Another ground in support of this contention is the claim that the petitioner may bring such actions only in the lower courts, presumably against county officials only, and not in the Supreme Court against state officials. Respondent says actions of the latter class are solely within the province of the Attorney General, acting upon orders from the Governor.

We have heretofore quoted from our law to show that an action may be maintained when a person is usurping, intruding into, or unlawfully holding or exercising the duties of a public office. The preliminary provision of section 766, O. S. 1931, reads:

"Such action may be brought in the Supreme Court or in the district court.* * *"

Section 767, O. S. 1931, provides:

"When the action is brought by the Attorney General or by the county attorney of any county of his own motion, or when directed to do so by competent authority, it shall be prosecuted in the name of the state. * * *"

We find nothing in the language of the statutes relating to these civil actions that attempts to allocate the duties to the Attorney General as relates to actions in the Supreme Court, and to the county attorney as to those relating to the district court. We have consistently held since State ex rel. Atty. Gen. v. Huston, 27 Okla. 606, 113 P. 190, that the county attorneys might maintain appropriate proceedings against both county and state officials in matters affecting the county's interests. See, also, Dolezal v. Bostick, Co. Atty., 41 Okla. 743, 139 P. 964, and Swarts et al. v. State ex rel. Caldwell, 70 Okla. 205, 174 P. 255. These cases involved actions originally filed in district courts, but there is nothing in the language thereof to indicate that such courts were the sole forum of a county attorney. No such indication is contained in the language of the statutes, and we cannot adopt such contention. To do so would mean that a Governor, deliberately oblivious to the constitutional or statutory requirements of qualifications of state officers, could fill state offices in gross disregard thereof, and, by withholding his directions to the Attorney General to take action against them, maintain in such offices persons wholly disqualified therefor within the contemplation of the Constitution or statutes.

Multi-view scene reconstruction data:

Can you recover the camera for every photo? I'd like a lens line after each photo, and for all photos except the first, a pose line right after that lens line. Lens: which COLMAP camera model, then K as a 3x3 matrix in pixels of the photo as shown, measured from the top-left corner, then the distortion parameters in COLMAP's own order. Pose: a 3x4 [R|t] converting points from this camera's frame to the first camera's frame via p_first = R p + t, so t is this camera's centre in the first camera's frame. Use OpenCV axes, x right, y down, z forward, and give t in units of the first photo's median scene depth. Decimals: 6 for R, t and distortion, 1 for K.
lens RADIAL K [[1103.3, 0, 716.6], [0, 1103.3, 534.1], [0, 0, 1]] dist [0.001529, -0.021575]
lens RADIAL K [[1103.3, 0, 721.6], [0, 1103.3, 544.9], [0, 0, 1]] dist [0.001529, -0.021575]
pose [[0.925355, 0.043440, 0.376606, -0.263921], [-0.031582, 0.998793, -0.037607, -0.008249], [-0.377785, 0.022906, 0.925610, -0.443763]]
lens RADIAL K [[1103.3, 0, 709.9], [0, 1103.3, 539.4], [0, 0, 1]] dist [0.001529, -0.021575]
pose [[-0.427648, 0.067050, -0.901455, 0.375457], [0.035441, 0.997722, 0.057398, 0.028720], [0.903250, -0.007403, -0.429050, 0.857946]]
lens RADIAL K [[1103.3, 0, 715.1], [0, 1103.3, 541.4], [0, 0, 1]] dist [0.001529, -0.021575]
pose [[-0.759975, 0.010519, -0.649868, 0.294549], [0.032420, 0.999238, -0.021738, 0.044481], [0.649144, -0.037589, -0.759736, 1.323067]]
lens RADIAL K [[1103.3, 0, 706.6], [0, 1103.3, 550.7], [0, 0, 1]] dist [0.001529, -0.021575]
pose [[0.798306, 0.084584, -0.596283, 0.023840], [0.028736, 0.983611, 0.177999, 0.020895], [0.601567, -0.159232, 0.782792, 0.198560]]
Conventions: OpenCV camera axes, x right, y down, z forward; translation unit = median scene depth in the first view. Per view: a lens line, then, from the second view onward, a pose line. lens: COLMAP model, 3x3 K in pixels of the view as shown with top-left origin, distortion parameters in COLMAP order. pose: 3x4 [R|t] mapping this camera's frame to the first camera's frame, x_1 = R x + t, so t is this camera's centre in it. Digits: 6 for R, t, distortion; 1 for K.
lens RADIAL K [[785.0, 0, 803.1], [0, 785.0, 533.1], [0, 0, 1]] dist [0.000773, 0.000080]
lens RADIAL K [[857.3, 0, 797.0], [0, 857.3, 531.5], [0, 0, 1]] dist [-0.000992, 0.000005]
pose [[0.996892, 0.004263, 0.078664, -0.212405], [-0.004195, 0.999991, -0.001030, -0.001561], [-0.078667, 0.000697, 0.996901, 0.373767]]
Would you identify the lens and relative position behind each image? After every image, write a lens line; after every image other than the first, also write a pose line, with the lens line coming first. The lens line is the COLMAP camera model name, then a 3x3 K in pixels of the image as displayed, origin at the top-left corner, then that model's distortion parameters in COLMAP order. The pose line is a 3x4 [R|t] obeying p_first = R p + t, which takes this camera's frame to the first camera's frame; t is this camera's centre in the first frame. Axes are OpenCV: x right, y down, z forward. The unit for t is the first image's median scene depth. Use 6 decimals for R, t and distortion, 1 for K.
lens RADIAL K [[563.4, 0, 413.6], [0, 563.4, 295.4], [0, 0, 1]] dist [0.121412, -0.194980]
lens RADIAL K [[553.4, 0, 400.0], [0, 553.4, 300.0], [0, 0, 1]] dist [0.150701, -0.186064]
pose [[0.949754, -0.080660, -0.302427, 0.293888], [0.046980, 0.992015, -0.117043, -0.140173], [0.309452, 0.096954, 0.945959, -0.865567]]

■ **Your tasks**:
- 1) Answer these questions from the opinion excerpt, one line each:
(a) Under section 766, O. S. 1931, in which courts may such an action be brought?
(b) According to the respondent, whose province are actions against state officials in the Supreme Court, and on whose orders does that person act?
(c) Which case does the court name as the start of its consistent holding that county attorneys might proceed against both county and state officials?
- 2) Summarize the opinion excerpt in two sentences.
The items are not needed for any of this work.

■ **Responses by task**:
- 1)
(a) The Supreme Court or the district court.
(b) The Attorney General's, acting upon orders from the Governor.
(c) State ex rel. Atty. Gen. v. Huston, 27 Okla. 606, 113 P. 190.

- 2) The respondent contends that the petitioner may bring such actions only in the lower courts and that actions against state officials in the Supreme Court belong solely to the Attorney General, acting on the Governor's orders. The court finds nothing in the statutes that assigns Supreme Court actions to the Attorney General and district court actions to the county attorney, and it rejects the contention because it would let a Governor keep disqualified persons in state offices by withholding his directions to the Attorney General.